To date, the understanding of the response by natural marine ecosystems to atmospheric inputs has been limited to singularly large events, such as wildfires, volcanic eruptions and extreme dust storms. In fact, previous research by Westberry and others examined ecosystem responses following the 2008 eruption on Kasatochi Island in southwestern Alaska.
In the new paper, Westberry and Michael Behrenfeld, an Oregon State professor in the Department of Botany and Plant Pathology, along with scientists from UMBC and NASA built on this past research to look at phytoplankton response worldwide.
Westberry and Behrenfeld focused their efforts on using satellite data to examine changes in ocean color following dust inputs. Ocean color imagery is collected across the global ocean every day and reports changes in the abundance of phytoplankton and their overall health.
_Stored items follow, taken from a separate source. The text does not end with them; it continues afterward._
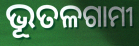
ଭୂତଳଗାମୀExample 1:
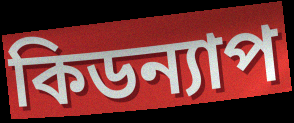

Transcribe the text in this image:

কিডন্যাপ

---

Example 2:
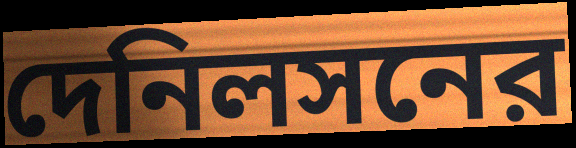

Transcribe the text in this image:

দেনিলসনের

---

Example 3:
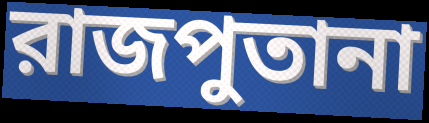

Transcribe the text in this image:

রাজপুতানা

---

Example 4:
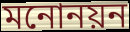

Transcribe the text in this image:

মনোনয়ন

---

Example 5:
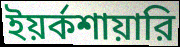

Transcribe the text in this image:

ইয়র্কশায়ারি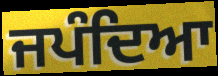
ਜਪੰਦਿਆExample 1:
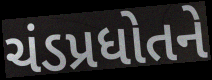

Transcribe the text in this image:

ચંડપ્રધોતને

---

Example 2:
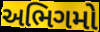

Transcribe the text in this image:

અભિગમો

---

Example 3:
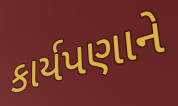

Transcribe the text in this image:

કાર્યપણાને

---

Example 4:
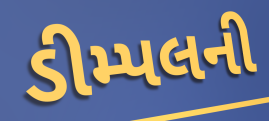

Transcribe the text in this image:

ડીમ્પલની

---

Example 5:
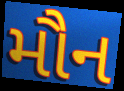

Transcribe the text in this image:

મૌન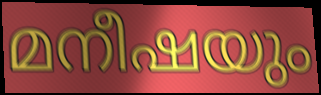
മനീഷയും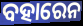
ବହାରେନ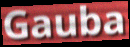
Gauba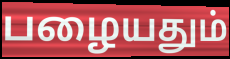
பழையதும்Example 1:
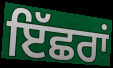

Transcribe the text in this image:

ਇੱਛਰਾਂ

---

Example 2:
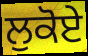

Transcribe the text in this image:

ਲੁਕੋਏ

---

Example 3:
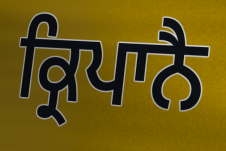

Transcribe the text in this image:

ਕ੍ਰਿਪਾਨੈ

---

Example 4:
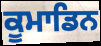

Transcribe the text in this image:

ਕੂਮਾਡਿਨ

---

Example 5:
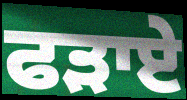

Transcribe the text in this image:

ਫੜਾਏ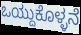
ಒಯ್ದುಕೊಳ್ಳನೆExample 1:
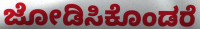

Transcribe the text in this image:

ಜೋಡಿಸಿಕೊಂಡರೆ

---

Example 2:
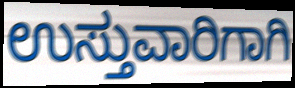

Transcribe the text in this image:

ಉಸ್ತುವಾರಿಗಾಗಿ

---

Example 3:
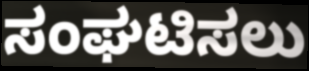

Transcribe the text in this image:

ಸಂಘಟಿಸಲು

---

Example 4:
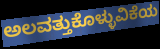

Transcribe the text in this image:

ಅಲವತ್ತುಕೊಳ್ಳುವಿಕೆಯ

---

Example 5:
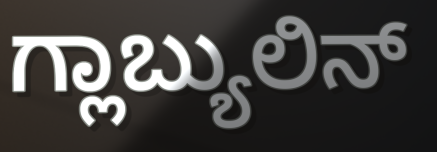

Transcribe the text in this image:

ಗ್ಲಾಬ್ಯುಲಿನ್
For example, greener water generally corresponds to abundant and healthy phytoplankton populations, while bluer waters represent regions where phytoplankton are scarce and often undernourished.
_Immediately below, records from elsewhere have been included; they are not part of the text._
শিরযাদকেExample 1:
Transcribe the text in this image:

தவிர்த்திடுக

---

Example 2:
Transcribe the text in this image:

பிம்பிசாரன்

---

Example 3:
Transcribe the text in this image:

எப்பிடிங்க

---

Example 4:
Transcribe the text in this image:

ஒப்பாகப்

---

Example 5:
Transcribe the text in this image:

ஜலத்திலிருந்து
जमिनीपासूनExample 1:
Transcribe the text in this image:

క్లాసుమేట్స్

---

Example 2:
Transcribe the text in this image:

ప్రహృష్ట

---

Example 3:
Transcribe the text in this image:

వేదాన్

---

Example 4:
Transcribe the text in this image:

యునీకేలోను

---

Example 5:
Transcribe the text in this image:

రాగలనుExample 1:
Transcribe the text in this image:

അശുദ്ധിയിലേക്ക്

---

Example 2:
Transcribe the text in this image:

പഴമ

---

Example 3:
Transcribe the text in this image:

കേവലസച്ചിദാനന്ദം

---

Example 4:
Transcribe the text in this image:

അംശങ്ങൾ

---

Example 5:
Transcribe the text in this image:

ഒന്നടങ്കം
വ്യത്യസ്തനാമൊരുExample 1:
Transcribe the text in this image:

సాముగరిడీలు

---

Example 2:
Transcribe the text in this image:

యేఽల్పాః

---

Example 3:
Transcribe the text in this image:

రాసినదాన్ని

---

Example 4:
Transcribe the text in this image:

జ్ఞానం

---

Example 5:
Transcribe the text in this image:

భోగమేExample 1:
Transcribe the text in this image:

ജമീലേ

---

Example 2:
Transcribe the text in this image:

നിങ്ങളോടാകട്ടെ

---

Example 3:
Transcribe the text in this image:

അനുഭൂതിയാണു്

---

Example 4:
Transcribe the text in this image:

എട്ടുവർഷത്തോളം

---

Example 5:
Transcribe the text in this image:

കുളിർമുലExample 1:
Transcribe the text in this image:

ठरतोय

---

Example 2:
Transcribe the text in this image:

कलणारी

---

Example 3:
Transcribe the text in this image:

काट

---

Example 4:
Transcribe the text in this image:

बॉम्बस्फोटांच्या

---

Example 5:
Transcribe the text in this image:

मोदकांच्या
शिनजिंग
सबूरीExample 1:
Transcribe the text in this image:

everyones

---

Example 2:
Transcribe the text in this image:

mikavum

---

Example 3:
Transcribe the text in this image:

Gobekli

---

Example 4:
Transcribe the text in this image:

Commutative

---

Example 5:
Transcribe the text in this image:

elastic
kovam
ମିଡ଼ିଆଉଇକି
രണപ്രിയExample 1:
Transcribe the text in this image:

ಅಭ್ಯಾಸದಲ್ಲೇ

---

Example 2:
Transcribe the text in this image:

The scientists at UMBC and NASA focused their efforts on modeling dust transport and deposition to the ocean surface.
“Determining how much dust is deposited into the ocean is hard, because much of the deposition occurs during rainstorms when satellites cannot see the dust. That is why we turned to a model,” said UMBC’s Lorraine Remer, research professor at the Goddard Earth Sciences Technology and Research Center II, a consortium led by UMBC. The UMBC team used observations to confirm a NASA global model before incorporating its results into the study.
Working together, the research team found that the response of phytoplankton to dust deposition varies based on location.
In low-latitude ocean regions, the signature of dust input is predominately seen as an improvement in phytoplankton health, but not abundance. In contrast, phytoplankton in higher-latitude waters often show improved health and increased abundance when dust is provided. This contrast reflects differing relationships between phytoplankton and the animals that eat them.
Lower latitude environments tend to be more stable, leading to a tight balance between phytoplankton growth and predation. Thus, when dust improves phytoplankton health, or growth rate, this new production is rapidly consumed and almost immediately transferred up the food chain.
At higher latitudes, the link between phytoplankton and their predators is weaker because of constantly changing environmental conditions. Accordingly, when dust stimulates phytoplankton growth, the predators are a step behind, and the phytoplankton populations exhibit both improved health and increased abundance.
The research team is continuing this research, bringing in improved modeling tools and preparing for more advanced satellite data from NASA’s upcoming Plankton, Aerosol, Cloud, ocean Ecosystem (PACE) satellite mission, some of which will be collected by the UMBC-designed and -built HARP2 instrument.
“The current analysis demonstrates measurable ocean biological responses to an enormous dynamic range in atmospheric inputs,” Westberry said. “We anticipate that, as the planet continues to warm, this link between the atmosphere and oceans will change.”